At the first medical examination, patients were asked about their physical activity habits in a structured interview. To assess NEAT, we used our previously reported validated NEAT questionnaire.22,24 Each questionnaire item was scored for level of habitual physical activity (1–3 points) and the scores were totaled to give the NEAT score. To examine the validity of the NEAT questionnaire in psychiatric patients, we measured daily physical activity level (PAL) of 19 participants with mental disorders by the triaxial accelerometer (Active Style Pro HJA-350IT, Omron Co., Ltd, Kyoto, Japan). Detailed information on evaluating PAL by the triaxial accelerometer were previously published.24 Briefly, the participants wore the accelerometer under free living for 7 consecutive days, except under bathing and sleeping. Basal metabolic rate was estimated from a multiple regression equation which is suited to Japanese individuals.25 Total energy expenditure was calculated by a manufactured regression equation using metabolic equivalent values assessed by the triaxial accelerometer. PAL was calculated by the following equation: PAL = total energy expenditure/basal metabolic rate.24

Blood Examination

Blood samples were taken from the antecubital vein. We measured levels of plasma glucose (PG), triglycerides (TG), high-density lipoprotein-cholesterol (HDL-C), low-density lipoprotein-cholesterol (LDL-C), serum insulin, and hemoglobin A1c (HbA1c). Enzymatic methods were used to assess PG (Glucose Assay Kit; Wako Pure Chemical Industries, Osaka, Japan), TG (TG-LH; Wako Pure Chemical Industries), and HDL-C and LDL-C (Cholestest N HDL and Choletest LDL; Daiichi Pure Chemicals, Tokyo, Japan). Serum insulin and HbA1c were measured by automated enzyme-linked immunosorbent assays (E-test TOSOH II; Tosoh, Tokyo, Japan) and high-performance liquid chromatography (HA-8180; Arkray, Tokyo, Japan), respectively. Plasma B-type natriuretic peptide (BNP) levels were measured using a specific immunoradiometric assay for human BNP (ARCHITECT BNP-JP, Abbott Japan Co, Ltd, Tokyo, Japan).

(Collected data)
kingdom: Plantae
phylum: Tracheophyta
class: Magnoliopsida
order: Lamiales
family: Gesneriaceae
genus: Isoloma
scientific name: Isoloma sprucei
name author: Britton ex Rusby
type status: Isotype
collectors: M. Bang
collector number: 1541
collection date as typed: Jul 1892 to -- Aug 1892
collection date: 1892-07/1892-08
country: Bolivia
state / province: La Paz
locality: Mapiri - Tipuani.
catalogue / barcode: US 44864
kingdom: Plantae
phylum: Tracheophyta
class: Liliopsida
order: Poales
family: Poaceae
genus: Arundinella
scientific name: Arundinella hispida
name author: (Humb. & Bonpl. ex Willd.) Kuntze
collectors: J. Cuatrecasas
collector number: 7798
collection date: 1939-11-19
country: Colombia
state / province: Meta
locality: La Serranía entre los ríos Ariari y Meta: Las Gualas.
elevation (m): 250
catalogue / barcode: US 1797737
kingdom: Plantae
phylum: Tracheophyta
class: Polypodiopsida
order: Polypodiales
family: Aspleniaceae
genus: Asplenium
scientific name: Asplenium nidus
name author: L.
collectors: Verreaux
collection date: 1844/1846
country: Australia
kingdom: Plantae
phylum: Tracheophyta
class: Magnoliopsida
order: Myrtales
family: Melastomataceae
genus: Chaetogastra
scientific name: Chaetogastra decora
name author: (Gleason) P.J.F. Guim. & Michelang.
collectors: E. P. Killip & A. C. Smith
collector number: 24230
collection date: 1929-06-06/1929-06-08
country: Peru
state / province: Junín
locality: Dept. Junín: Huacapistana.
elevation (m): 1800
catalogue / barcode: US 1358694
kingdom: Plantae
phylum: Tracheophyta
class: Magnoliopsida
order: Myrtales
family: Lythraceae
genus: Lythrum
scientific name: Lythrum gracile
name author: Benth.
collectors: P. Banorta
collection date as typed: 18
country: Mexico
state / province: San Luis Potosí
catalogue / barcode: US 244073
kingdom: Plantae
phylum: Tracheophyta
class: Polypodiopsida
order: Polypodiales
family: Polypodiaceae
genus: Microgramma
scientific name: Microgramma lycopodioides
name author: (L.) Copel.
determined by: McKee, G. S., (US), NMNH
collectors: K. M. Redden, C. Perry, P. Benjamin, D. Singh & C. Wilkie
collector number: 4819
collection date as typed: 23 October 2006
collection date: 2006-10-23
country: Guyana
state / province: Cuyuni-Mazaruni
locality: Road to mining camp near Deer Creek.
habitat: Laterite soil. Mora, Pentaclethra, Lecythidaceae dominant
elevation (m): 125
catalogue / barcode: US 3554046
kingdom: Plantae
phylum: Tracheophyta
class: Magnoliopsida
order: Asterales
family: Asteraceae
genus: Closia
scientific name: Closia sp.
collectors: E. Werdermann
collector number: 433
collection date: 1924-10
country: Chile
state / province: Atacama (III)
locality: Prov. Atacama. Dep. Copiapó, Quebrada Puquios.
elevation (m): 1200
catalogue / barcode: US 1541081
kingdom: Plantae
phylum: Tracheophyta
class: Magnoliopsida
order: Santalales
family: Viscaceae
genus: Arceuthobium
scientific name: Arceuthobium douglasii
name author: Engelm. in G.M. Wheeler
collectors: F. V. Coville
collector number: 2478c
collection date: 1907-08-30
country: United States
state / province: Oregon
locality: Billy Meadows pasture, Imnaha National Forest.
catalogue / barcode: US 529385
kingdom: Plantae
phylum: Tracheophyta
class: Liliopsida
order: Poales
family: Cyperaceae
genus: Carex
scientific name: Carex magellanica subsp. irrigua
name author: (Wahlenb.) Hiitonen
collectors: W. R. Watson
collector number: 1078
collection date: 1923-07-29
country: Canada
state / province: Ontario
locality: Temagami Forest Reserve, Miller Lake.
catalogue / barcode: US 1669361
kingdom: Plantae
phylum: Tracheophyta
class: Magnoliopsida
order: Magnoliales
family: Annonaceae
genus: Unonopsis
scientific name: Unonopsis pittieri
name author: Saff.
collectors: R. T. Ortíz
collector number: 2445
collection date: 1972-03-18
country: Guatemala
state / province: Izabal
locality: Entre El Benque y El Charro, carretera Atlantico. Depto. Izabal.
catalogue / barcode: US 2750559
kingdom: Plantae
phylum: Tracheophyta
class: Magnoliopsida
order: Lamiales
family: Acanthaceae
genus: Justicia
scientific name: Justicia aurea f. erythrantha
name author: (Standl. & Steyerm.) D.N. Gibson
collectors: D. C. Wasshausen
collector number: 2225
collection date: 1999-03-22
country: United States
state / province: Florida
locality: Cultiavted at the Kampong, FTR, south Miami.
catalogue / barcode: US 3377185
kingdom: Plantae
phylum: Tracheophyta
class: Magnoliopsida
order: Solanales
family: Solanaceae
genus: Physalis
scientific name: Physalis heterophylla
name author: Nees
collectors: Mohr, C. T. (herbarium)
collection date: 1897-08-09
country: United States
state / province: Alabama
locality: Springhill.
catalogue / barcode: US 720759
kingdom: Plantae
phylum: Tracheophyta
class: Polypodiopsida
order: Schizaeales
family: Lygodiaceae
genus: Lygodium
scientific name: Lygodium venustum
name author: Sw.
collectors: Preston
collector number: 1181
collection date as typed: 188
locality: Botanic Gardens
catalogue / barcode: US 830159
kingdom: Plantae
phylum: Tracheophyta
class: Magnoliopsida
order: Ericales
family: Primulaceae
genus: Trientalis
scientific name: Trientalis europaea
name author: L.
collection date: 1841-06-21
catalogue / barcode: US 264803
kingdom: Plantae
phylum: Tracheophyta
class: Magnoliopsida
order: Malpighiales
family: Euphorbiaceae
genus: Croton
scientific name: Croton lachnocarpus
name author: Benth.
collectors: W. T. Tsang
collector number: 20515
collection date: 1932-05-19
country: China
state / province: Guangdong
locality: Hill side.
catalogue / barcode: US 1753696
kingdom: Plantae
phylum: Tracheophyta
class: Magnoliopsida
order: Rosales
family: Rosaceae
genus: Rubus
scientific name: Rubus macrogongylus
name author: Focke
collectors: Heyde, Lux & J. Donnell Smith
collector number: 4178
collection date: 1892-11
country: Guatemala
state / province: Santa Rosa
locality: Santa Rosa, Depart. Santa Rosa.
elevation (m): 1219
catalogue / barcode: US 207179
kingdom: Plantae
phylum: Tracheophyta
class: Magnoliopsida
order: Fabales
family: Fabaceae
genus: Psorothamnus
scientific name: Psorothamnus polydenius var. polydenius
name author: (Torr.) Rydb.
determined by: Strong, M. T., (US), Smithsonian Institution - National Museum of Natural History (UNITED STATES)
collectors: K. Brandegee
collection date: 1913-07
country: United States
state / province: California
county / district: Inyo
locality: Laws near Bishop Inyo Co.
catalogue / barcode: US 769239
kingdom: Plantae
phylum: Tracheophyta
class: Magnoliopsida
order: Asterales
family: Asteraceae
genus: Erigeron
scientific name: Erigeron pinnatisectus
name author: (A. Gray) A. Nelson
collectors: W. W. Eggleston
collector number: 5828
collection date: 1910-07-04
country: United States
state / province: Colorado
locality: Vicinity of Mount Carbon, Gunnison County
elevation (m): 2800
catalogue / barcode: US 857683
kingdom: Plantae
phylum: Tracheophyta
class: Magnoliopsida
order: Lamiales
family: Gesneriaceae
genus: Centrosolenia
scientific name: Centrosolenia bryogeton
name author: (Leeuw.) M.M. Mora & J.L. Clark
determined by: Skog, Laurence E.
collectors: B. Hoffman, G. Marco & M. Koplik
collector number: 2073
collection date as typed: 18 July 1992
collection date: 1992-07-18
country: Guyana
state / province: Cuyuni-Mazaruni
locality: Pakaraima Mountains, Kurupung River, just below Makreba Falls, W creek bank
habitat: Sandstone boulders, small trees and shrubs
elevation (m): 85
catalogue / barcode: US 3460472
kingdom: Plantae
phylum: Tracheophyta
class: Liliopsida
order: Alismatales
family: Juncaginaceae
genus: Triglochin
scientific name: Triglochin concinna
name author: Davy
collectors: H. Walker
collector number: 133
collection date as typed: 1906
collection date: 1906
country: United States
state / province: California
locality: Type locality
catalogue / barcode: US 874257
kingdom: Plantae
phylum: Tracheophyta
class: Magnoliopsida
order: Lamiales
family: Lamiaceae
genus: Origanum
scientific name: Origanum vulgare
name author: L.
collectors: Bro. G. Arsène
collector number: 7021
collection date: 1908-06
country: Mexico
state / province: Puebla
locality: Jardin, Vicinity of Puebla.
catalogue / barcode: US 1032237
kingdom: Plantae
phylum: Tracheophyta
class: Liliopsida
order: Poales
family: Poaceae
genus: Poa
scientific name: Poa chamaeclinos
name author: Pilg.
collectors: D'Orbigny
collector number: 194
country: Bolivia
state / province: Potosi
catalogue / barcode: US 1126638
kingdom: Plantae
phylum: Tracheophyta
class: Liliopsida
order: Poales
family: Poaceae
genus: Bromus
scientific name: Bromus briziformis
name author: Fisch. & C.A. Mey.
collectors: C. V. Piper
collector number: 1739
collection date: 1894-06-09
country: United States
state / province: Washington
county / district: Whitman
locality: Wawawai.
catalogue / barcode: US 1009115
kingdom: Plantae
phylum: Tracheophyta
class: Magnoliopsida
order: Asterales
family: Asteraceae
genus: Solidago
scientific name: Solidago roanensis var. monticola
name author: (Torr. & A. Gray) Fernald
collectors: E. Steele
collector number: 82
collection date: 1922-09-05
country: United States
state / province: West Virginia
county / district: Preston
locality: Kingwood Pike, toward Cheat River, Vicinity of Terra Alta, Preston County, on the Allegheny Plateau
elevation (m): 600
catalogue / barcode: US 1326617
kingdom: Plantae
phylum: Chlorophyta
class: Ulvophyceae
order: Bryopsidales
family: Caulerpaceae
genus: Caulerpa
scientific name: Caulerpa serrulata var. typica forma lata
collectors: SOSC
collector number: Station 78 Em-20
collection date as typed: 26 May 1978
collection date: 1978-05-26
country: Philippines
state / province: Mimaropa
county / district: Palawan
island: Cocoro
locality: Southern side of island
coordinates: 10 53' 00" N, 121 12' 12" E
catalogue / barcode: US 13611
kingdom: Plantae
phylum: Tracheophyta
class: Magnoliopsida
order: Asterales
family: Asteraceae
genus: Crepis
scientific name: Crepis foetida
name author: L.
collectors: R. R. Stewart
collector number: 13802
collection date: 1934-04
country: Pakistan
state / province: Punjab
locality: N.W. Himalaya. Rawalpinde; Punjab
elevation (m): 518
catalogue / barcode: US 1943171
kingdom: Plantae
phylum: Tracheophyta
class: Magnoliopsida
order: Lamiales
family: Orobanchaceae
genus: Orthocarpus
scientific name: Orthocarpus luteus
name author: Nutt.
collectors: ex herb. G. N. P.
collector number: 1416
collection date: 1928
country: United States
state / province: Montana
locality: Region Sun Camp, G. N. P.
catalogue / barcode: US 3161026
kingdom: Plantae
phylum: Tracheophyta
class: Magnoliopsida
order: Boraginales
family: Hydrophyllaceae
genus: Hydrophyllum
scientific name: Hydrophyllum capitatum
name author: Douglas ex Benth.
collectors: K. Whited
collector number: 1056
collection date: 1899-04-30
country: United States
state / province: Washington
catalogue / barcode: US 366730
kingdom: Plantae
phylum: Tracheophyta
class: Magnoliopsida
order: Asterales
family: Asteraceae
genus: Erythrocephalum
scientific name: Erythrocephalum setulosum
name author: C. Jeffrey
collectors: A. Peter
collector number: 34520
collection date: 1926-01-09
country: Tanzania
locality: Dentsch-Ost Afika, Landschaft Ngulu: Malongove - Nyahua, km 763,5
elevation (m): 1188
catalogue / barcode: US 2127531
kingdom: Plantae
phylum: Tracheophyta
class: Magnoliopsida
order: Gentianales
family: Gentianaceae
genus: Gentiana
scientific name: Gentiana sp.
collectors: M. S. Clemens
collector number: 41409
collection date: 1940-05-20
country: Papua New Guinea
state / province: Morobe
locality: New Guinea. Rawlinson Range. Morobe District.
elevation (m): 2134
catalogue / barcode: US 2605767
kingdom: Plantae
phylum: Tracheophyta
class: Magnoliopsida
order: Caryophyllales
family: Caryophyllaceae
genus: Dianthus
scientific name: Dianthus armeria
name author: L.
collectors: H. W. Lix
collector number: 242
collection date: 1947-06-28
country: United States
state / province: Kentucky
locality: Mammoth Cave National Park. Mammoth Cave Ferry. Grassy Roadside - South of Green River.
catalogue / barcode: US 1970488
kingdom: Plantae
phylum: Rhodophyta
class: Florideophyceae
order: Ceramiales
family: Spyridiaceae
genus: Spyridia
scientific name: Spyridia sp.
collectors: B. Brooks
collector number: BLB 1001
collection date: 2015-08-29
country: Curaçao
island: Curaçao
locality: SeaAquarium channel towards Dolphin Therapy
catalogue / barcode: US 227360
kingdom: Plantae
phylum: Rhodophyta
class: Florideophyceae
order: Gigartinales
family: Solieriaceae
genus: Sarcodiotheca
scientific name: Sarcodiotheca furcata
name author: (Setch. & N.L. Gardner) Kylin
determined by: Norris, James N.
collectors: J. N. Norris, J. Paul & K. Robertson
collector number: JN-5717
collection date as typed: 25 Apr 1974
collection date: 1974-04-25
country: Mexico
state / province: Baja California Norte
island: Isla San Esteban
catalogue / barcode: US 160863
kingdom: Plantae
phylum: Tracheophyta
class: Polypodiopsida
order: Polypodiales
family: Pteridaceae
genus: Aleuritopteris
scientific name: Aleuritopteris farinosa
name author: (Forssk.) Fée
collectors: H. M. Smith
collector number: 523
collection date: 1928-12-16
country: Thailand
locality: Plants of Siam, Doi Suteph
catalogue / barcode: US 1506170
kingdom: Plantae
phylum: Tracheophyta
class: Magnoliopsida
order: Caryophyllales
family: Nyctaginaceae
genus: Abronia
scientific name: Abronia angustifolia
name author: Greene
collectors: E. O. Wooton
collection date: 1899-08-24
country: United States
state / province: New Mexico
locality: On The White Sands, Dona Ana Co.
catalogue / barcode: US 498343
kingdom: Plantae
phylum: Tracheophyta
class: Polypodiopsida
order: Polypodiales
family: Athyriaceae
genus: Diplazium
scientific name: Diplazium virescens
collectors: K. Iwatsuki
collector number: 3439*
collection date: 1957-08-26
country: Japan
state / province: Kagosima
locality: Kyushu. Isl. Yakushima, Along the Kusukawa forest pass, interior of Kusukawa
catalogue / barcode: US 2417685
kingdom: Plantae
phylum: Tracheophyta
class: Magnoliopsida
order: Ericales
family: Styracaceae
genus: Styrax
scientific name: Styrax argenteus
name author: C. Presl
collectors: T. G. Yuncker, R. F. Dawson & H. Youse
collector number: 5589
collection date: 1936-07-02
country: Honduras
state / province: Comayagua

# Assigned task 1:
According to the methods passage, for how many days did participants wear the triaxial accelerometer?
# Assigned task 2:
Reproduce the portion of the methods passage starting with "Blood samples were" and going on through "Ltd, Tokyo, Japan).".

# Your solution 1:
Participants wore it for 7 consecutive days, except while bathing and sleeping.

# Your solution 2:
Blood samples were taken from the antecubital vein. We measured levels of plasma glucose (PG), triglycerides (TG), high-density lipoprotein-cholesterol (HDL-C), low-density lipoprotein-cholesterol (LDL-C), serum insulin, and hemoglobin A1c (HbA1c). Enzymatic methods were used to assess PG (Glucose Assay Kit; Wako Pure Chemical Industries, Osaka, Japan), TG (TG-LH; Wako Pure Chemical Industries), and HDL-C and LDL-C (Cholestest N HDL and Choletest LDL; Daiichi Pure Chemicals, Tokyo, Japan). Serum insulin and HbA1c were measured by automated enzyme-linked immunosorbent assays (E-test TOSOH II; Tosoh, Tokyo, Japan) and high-performance liquid chromatography (HA-8180; Arkray, Tokyo, Japan), respectively. Plasma B-type natriuretic peptide (BNP) levels were measured using a specific immunoradiometric assay for human BNP (ARCHITECT BNP-JP, Abbott Japan Co, Ltd, Tokyo, Japan).